Scientific classification
- Kingdom: Plantae
- Clade: Tracheophytes
- Clade: Angiosperms
- Clade: Eudicots
- Clade: Rosids
- Order: Fabales
- Family: Fabaceae
- Subfamily: Caesalpinioideae
- Clade: Mimosoid clade
- Genus: Acacia
- Species: A. hopperiana
- Binomial name: Acacia hopperiana Maslin
- Synonyms: Racosperma hopperianum (Maslin) Pedley

= Acacia hopperiana =

- Genus: Acacia
- Species: hopperiana
- Authority: Maslin
- Synonyms: Racosperma hopperianum (Maslin) Pedley

Species of legume

Acacia hopperiana is a species of flowering plant in the family Fabaceae and is endemic to the far west of Western Australia. It is a dense shrub or small tree with ascending to erect terete phyllodes, spikes of golden yellow flowers and flat, thinly leathery to firmly papery pods.

==Description==
Acacia hopperiana is a dense, domed or inverted conical shrub that typically grows to a height of up to 3 m and 4 m wide, sometimes a tree to 4 m, with silky hairy, ribbed, red-brown branchlets. Its phyllodes are ascending to erect, slightly rigid 60–140 mm long, 0.7–1.0 mm wide, straight to slightly curved, with ten longitudinal veins and sometimes with a sharply pointed tip. The flowers are golden yellow and borne in spikes 10–20 mm long on a peduncle 1–2 mm long. Flowering occurs in August, and the pods are flat, thinly leathery to firmly papery, 50–90 mm long, 2–3 mm wide and moderately to deeply constricted between the seeds. The seeds are oblong to disc-shaped, 2–3 mm long and 1.5–2.0 mm wide, glossy, sometimes mottled with a conical white aril.

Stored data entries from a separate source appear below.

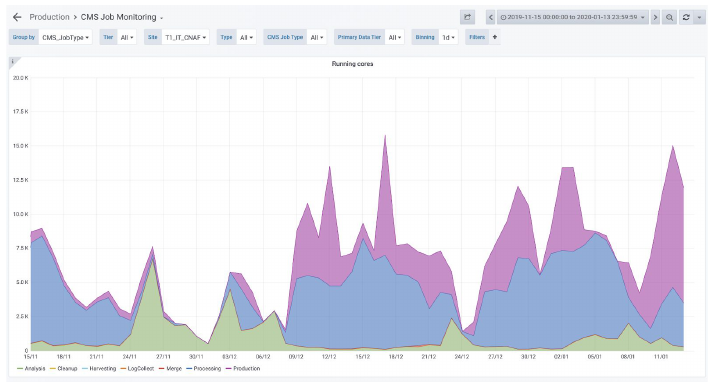
Fig. 5. CMS view of CNAF facility. Since the integration of CINECA has happened as an extension ​ of CNAF, the total number of slots is reported. The violet peaks, with the total number of cores exceeding 15k, are mostly coming from CINECA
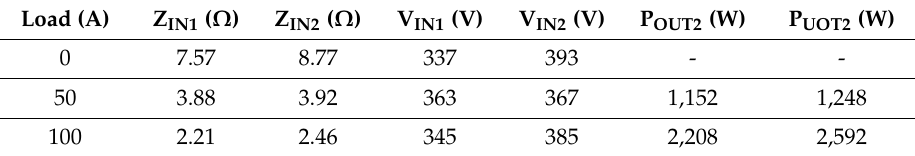
Table 1. Power imbalance characteristics of the auto-balancing converter.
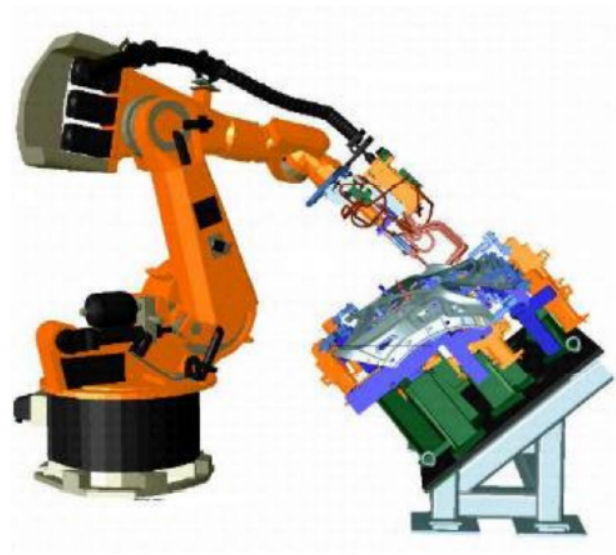
Figure 8. Welding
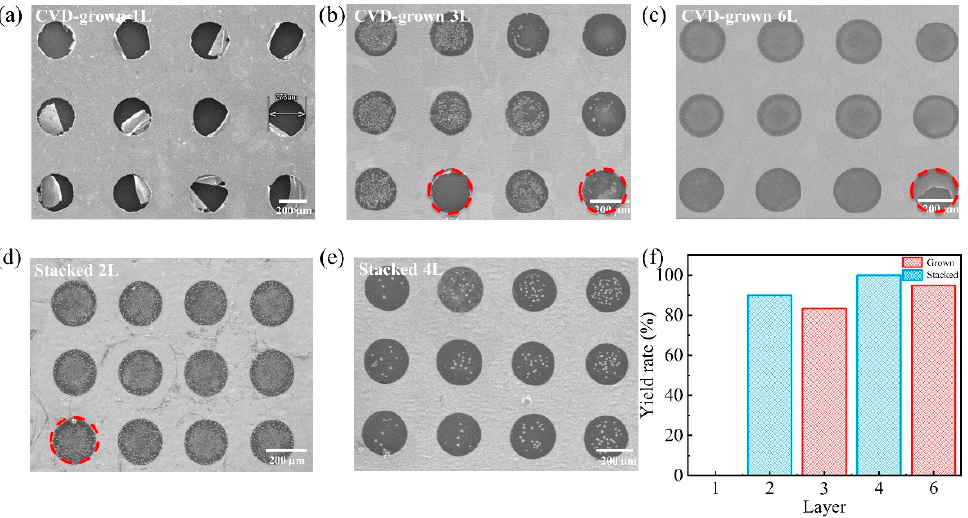
Figure 3. SEM images of ( a ) CVD-grown 1L graphene, ( b ) CVD-grown 3L graphene, ( c ) CVD-grown 6L graphene, ( d ) stacked 2L graphene film, ( e ) stacked 4L graphene film suspended on the circular holes in diameter of 200 µ m. ( f ) Summary of the survival rate of suspended graphene film on the circular holes with a diameter of 200 µm with di ff erent layers and using di ff erent methods.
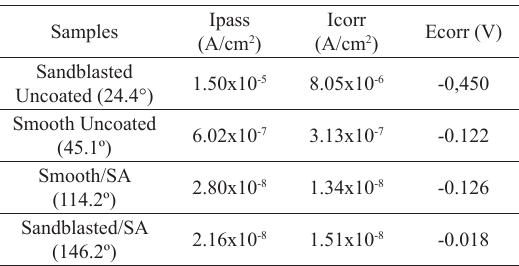
Table 1. Samples with water contact angle, passive current density (Ipass) corrosion current density (Icorr) and corrosion potential (Ecorr) data from the Tafel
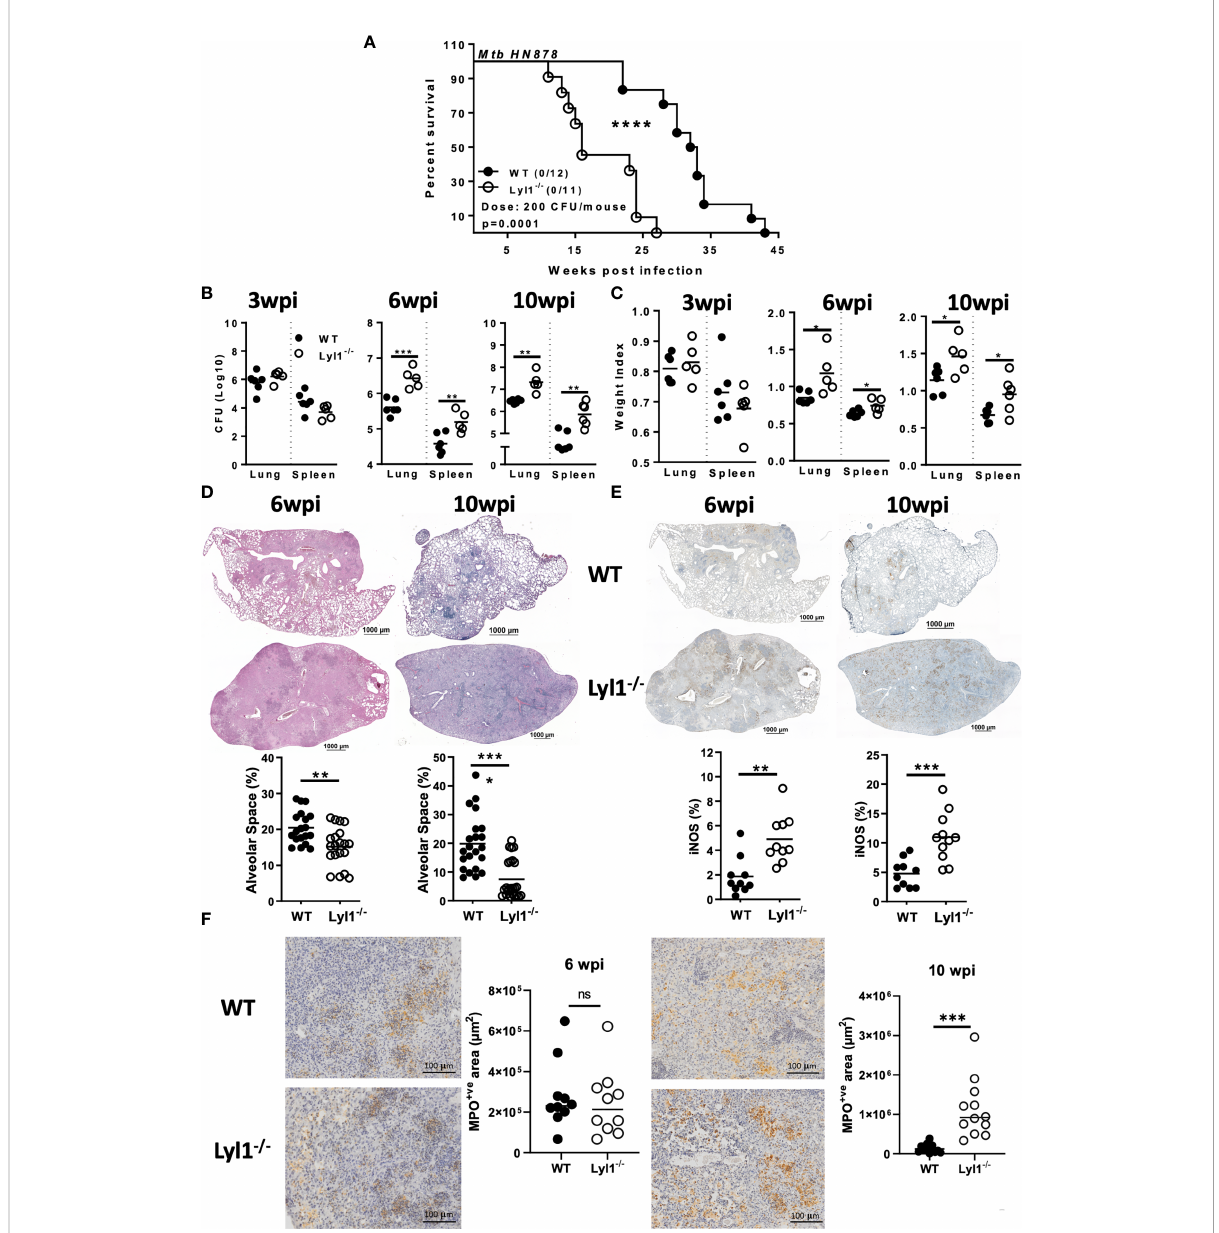
FIGURE 4 Lyl1 deletion renders mice more susceptible to Mtb HN878 infection with increasing lung and spleen bacterial burden. (A) Survival study by intranasally administering Mtb HN878 at 200 CFU/mouse (n = 11-12 mice/group). Mantel-Cox survival analysis is performed with log-rank test P = 0.0001. (B-E) Littermate control (WT) and Lyl1 -/- mice were infected with ~100 CFU/mouse intranasally with Mtb HN878 (n = 5-6 mice/ group) and sacri fi ced at 3-, 6- or 10- weeks post-infection to determine (B) lung and spleen CFU burden as well as (C) lung and spleen weight index. (D) Representative lung histopathology sections (x20 magni fi cation) for H&E (scale bar = 1000µm) with quanti fi ed alveolar spaces from 4 deep cut lung sections per mouse (30µm apart). Each plot represents lung sections that are free from cells (%) and thus indicative of alveolar space. (E) Representative iNOS immunohistochemistry lung section (x10 magni fi cation) with quanti fi ed iNOS positive areas from two deep cut lung sections per mouse (30µm apart). (F) Representative myeloperoxidase (MPO) immunohistochemistry lung section (x40 magni fi cation) with quanti fi ed MPO positive areas from two deep cut lung sections per mouse (30µm apart). Line denotes Mean. Data shown are representative of 2-3 independent experiments. Unpaired student t-test analysis at *p < 0.05, **p < 0.01, ***p < 0.001, ****p < 0.0001 to determine signi fi cance, ns, not signi fi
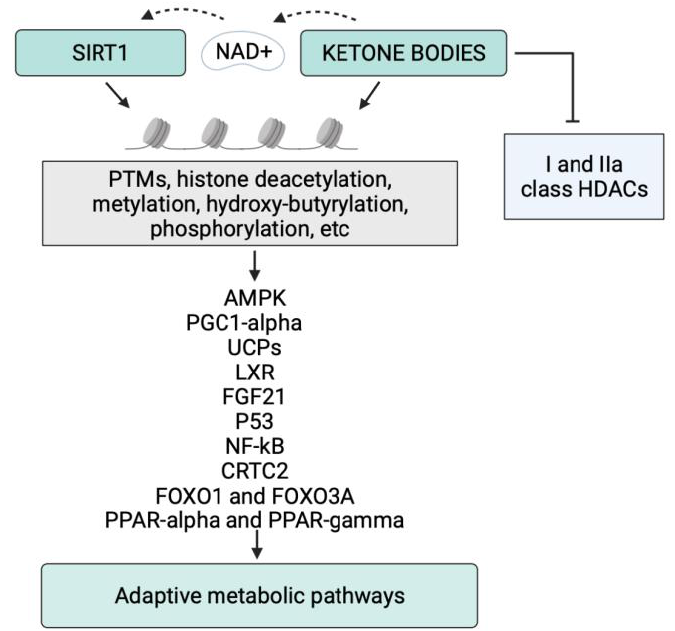
Figure 2. Schematic representation of the epigenetic control of KBs and SIRT1 on their targets. Post-translational modifications (PTMs) are key mechanisms for epigenetic regulation, which alters the activity of metabolic modulators. Abbreviations: NAD, nicotinamide adenine dinucleotide; AMPK, AMP-activated protein kinase; PPAR-alpha, peroxisome proliferator-activated receptor- α ; PPAR-gamma, peroxisome proliferator-activated receptor- γ ; PGC1- α , PPAR γ -coactivator1- α ; FOXO, Forkhead Box O; CRTC2, cAMP response element-binding (CREB)-regulated transcription coactivator 2; UCPs, uncoupling proteins; LXR, liver X receptor; FGF-21, fibroblast growth factor- 21.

It is closely related to Acacia isoneura.

==Taxonomy==
Acacia hopperiana was first formally described in 1999 by Bruce Maslin from specimens he collected 44 km north of the Murchison River near the North West Coastal Highway in 1974. The specific epithet (hopperiana) honours Stephen Hopper.

==Distribution and habitat==
This species of wattle grows on sandplains and dense shrubland in sandy or gritty loam soils. It is found between Carnamah and Watheroo, at Buntine Rock (about 20 km north of Wubin), and north of Geraldton in the Avon Wheatbelt, Carnarvon, Geraldton Sandplains and Yalgoo bioregions of far western Western Australia.

==Conservation status==
Acacia hopperiana is listed as "not threatened" by the Western Australian Government Department of Biodiversity, Conservation and Attractions.